Some contend that a fairer process would be a straight levy on the Big Tech platforms, dished out by government.
Smart play
That aside it’s a smart play by the various NZ media companies involved (ODT publisher Allied Press and The Spinoff are also part of the filing.)
Spinoff founder Duncan Greive makes a compelling argument on why the move was necessary noting that – “Australia has shown that direct negotiations between publishers and the tech giants can yield fast and fair deals that make a meaningful contribution to the production of public interest journalism for myriad different audiences… All we are seeking is the right to band together to more fairly negotiate with the most powerful and profitable firms the world has ever known, to help protect and sustain the local media brands you consume every day.”
The missing part of the equation in NZ however is government support.
There’s no such legislation here to compel the Big Tech companies to comply and, with Covid and now Omicron on its mind, there’s little chance of that changing in the near future.
In NZ Big Tech is used to sprinkling a little cash, playing nice as they court government and getting their own way – anyone remember John Key changing our labour laws for Warner Brothers? – more recently our government’s deal with Amazon around its LOTR TV series is another example.
(Indeed, despite Amazon insisting the NZ economy would benefit by many millions due to its presence, recent research suggests it may have cost us.)
I’ve written here about the rather insulting offer Facebook is now making to local news companies, which essentially bribes them into creating more content for its platform.
Google seems to be more understanding around the impact it has had on the local industry and last year announced News Showcase, a licensing program that pays publishers to curate content for story panels across Google services – it also provided funding to providing funding to Stuff, to support their campaign “The Whole Truth: COVID-19 Vaccination”.

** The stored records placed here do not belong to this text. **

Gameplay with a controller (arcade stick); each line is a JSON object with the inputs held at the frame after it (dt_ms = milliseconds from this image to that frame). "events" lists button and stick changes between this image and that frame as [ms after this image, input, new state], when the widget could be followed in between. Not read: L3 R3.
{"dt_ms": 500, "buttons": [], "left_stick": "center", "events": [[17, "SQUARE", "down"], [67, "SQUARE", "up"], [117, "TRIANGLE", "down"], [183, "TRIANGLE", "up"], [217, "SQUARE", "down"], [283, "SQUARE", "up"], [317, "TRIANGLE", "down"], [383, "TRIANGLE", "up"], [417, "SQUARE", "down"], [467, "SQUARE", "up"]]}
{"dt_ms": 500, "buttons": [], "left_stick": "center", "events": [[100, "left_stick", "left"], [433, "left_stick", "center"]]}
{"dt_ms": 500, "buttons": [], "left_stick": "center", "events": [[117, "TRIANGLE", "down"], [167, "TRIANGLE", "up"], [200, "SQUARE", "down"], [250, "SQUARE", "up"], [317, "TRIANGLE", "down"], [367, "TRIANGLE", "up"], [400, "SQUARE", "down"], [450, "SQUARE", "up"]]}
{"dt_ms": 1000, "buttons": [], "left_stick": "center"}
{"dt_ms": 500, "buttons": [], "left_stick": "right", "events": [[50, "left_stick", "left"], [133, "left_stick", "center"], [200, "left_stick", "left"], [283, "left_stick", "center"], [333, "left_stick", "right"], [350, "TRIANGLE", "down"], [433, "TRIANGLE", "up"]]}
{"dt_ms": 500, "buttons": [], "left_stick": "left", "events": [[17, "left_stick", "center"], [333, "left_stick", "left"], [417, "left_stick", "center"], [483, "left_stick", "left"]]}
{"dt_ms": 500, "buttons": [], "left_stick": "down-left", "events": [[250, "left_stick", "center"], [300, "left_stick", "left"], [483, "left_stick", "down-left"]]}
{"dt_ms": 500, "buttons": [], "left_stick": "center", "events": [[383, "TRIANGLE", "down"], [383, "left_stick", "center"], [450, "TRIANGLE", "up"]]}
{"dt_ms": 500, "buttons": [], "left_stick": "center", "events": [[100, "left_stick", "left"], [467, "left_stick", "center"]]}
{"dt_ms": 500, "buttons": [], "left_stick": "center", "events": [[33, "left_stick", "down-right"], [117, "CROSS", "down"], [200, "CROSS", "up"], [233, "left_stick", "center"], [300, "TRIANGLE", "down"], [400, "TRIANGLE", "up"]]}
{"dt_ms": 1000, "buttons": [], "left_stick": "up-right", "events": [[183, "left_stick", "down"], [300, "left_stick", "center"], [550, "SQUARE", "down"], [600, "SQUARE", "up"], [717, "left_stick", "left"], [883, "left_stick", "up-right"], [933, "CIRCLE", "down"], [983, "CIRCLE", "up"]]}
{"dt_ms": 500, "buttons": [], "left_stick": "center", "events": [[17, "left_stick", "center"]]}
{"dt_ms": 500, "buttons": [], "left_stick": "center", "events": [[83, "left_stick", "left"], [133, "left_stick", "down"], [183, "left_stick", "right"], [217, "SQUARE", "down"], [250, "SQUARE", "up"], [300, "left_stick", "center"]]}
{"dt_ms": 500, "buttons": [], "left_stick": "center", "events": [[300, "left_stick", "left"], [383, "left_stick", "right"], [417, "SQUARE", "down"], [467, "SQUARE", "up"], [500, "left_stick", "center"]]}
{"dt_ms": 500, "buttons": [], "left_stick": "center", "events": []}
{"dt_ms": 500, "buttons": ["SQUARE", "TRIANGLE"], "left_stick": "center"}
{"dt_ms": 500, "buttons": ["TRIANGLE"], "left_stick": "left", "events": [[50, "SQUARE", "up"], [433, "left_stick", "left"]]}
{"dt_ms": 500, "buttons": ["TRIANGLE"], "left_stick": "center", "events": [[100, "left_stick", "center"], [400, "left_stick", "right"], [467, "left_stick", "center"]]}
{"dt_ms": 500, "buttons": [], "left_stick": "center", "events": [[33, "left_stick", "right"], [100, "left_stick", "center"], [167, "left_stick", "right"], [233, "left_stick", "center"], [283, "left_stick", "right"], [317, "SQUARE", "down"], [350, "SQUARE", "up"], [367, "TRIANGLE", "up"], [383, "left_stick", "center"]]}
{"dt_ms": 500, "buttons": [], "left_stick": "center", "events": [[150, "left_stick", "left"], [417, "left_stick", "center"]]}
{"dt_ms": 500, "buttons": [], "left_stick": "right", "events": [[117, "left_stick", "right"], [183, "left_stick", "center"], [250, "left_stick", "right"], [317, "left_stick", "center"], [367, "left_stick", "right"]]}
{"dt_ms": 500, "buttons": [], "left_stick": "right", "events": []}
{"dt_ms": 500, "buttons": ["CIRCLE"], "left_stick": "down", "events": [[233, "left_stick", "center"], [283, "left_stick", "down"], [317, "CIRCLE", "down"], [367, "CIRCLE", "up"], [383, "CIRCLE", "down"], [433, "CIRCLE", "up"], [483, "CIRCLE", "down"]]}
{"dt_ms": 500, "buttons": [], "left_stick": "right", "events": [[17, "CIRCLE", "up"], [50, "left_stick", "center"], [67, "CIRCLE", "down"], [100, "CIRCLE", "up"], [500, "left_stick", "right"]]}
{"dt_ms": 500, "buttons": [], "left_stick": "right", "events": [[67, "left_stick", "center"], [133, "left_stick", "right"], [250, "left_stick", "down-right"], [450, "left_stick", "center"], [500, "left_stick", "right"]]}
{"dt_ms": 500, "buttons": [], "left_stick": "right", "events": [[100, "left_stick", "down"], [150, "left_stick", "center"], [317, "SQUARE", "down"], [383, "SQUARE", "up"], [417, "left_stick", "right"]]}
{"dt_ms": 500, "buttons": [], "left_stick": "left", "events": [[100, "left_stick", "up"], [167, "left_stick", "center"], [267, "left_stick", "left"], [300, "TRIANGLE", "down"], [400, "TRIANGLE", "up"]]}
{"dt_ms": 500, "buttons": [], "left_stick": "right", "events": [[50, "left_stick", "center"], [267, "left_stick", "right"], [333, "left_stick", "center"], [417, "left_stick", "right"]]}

All these efforts are clearly welcome – but in essence they are ploys to play nice – they cost little and forge ongoing relationships with the NZ media that further bind them to the platforms.
As the Australian experience has proved both companies fear regulation more than anything and if it costs them millions to avoid it they will.
The Commission will likely accept the NPA’s application – but the real test will be around those negotiations. Neither NZME or Stuff have anywhere near the gravitas, or power, of Murdoch’s News Corp or Nine Entertainment – and without the threat of government legislation hanging over them holding out for the right deal, and not just the quickest, will be the challenge.